Bottom line: the global fiscal stimulus should be about two percent of world GDP – or $1.2trn, he said. “This may make a sizable difference to global growth prospects and substantially reduce the risks of a damaging global recession. But these two percent are an average, while some countries can't do anything, others have to do more.”
So far, Keynes would approve. Mr Strauss-Kahn also said spending should be focused on troubled sectors like housing and finance and transfers to low-income households, because they are most likely to face credit constraints and because they would be most likely to raise their spending. Good examples would be greater higher unemployment benefits, increased tax benefits for low-wage earners, and expansion of in-kind benefits covering basic needs such as food, he said. He talked about the “multiplier effect”, whereby spending in certain areas is thought to give a higher bang for the buck. He also pointed to the value of investment spending, on areas such as state-funded capital projects. “Since the slowdown is expected to be long lasting, investment spending, which typically has a longer gestation period than many other measures, becomes a more appropriate policy tool in the current circumstances,” he said. “Investment projects that are already in the works and can be implemented quickly, and those with good long-run justification and likely positive effects on expectations of future growth, like President-elect Obama's Manhattan Project for energy saving, are good ideas.” Again, all very Keynesian.
Temporary reductions in personal income and sales taxes “could also be envisaged,” he continued. “But we would not recommend reduction in corporate tax rates, dividends and capital gains taxes or special incentives for businesses. These are likely to be ineffective and difficult to reverse.” Not very neoliberal.
So perhaps the IMF has returned to its roots after all? “Good brakes are important too,” Mr Strauss-Kahn cautioned, and even advanced economies need to keep an eye on fiscal sustainability, in case their spending provokes an adverse reaction from the financial markets. But “At present, the most urgent need is for a strong foot on the accelerator of fiscal spending,” he said.

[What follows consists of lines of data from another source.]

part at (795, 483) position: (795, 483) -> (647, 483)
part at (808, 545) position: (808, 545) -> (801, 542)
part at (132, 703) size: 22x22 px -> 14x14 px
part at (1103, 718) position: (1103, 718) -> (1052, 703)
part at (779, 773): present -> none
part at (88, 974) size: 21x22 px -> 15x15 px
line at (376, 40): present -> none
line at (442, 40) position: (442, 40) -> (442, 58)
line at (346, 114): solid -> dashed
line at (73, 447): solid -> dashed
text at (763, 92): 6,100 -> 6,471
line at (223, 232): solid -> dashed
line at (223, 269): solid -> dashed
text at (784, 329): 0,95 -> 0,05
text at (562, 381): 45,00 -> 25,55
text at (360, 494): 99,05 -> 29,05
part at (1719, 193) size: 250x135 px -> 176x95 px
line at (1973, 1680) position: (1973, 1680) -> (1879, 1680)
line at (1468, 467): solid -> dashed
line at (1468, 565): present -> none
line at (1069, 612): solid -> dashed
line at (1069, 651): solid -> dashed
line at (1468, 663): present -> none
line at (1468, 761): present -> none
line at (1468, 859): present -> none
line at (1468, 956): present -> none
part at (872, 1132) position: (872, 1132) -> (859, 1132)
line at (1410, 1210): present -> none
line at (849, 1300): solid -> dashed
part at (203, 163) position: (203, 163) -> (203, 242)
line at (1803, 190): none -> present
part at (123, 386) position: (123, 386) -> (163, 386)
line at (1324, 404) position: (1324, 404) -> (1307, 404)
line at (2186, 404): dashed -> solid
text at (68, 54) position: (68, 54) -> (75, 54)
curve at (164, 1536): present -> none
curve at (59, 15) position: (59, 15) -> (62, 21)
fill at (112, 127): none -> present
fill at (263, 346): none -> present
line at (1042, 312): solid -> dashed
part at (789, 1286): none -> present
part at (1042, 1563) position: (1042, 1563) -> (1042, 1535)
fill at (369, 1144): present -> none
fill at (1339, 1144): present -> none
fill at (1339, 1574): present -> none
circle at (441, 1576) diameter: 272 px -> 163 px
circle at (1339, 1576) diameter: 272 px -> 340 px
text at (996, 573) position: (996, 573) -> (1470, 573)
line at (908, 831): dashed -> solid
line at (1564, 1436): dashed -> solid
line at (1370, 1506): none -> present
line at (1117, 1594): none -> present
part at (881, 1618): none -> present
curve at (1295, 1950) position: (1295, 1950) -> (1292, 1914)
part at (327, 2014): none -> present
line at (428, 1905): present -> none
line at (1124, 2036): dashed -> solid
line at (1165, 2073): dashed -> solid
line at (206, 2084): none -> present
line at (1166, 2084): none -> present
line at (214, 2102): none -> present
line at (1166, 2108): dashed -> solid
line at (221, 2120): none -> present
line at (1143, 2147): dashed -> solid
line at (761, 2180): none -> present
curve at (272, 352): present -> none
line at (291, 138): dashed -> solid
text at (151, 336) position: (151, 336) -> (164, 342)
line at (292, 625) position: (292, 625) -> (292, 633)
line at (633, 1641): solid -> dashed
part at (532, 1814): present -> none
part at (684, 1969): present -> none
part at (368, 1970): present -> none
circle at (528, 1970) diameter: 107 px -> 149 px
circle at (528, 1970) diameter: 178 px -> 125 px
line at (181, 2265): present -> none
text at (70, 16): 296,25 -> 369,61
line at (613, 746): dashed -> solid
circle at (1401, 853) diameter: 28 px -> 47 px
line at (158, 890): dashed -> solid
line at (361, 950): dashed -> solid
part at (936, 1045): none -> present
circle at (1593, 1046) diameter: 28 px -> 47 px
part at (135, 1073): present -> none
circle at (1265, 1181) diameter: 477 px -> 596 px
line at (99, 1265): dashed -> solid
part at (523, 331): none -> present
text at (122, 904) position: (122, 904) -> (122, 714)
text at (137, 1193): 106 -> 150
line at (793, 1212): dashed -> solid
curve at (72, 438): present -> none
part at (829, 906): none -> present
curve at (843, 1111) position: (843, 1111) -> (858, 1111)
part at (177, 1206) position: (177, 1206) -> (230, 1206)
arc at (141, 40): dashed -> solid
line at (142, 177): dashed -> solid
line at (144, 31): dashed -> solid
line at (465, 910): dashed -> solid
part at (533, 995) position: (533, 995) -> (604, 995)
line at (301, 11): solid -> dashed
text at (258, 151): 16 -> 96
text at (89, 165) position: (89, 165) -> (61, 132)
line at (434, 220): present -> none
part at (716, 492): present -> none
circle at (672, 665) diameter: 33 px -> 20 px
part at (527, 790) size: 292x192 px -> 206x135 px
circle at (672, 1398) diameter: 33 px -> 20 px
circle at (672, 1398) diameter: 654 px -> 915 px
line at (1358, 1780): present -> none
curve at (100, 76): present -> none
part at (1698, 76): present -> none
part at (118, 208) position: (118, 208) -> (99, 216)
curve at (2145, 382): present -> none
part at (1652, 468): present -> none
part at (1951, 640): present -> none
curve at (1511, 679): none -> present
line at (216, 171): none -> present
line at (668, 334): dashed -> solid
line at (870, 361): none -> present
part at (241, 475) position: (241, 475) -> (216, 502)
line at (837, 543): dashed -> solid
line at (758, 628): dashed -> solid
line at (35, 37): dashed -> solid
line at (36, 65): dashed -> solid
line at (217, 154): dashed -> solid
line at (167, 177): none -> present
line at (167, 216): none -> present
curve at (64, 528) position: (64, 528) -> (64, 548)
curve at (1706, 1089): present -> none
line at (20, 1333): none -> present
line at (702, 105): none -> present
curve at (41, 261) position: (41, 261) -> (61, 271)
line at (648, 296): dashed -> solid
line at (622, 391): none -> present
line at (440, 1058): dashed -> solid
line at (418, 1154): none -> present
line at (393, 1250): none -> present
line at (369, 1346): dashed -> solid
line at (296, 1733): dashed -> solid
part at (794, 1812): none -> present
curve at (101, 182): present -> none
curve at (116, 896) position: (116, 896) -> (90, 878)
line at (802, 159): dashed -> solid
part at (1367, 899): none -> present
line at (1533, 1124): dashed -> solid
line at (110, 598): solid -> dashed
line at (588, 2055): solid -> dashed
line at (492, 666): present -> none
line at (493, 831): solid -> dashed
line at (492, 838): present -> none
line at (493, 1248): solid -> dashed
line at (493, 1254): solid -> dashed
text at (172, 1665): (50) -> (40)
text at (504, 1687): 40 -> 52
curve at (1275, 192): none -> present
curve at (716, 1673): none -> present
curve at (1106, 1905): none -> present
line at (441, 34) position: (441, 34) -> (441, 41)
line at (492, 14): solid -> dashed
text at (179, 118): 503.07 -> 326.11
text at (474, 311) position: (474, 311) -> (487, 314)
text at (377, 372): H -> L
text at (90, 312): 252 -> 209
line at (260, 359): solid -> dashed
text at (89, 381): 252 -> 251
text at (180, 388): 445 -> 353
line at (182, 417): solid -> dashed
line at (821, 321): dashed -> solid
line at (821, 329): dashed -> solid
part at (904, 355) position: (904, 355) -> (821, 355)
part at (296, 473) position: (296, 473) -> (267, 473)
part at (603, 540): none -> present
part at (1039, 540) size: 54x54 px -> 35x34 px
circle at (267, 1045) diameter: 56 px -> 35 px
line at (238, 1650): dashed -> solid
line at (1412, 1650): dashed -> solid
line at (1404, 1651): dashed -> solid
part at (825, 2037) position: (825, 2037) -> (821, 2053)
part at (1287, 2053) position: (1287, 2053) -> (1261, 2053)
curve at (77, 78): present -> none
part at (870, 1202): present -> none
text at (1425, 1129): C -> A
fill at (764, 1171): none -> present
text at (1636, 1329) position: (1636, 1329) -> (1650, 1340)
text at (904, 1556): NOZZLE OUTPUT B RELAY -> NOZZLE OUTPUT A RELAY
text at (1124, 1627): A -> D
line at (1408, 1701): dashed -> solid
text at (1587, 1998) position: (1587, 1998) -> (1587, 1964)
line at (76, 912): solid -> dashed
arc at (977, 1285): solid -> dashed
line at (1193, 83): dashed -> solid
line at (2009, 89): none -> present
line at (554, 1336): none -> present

In a sense, it doesn't really matter what the IMF's exact role is. “What matters is that we make a useful contribution,” said Mr Strauss-Kahn. “We have the tools to do that. If we deploy them well, and help our members, then the IMF will have a good future. More importantly, it will be doing its job, and therefore give the world a better future. All around the planet, the people of the world have reacted to the crisis with feelings going from surprise to anger and from anger to fear. It is our responsibility to help building a world based more on humanity and cooperation than on opacity and greed.” Keynes would certainly approve of that.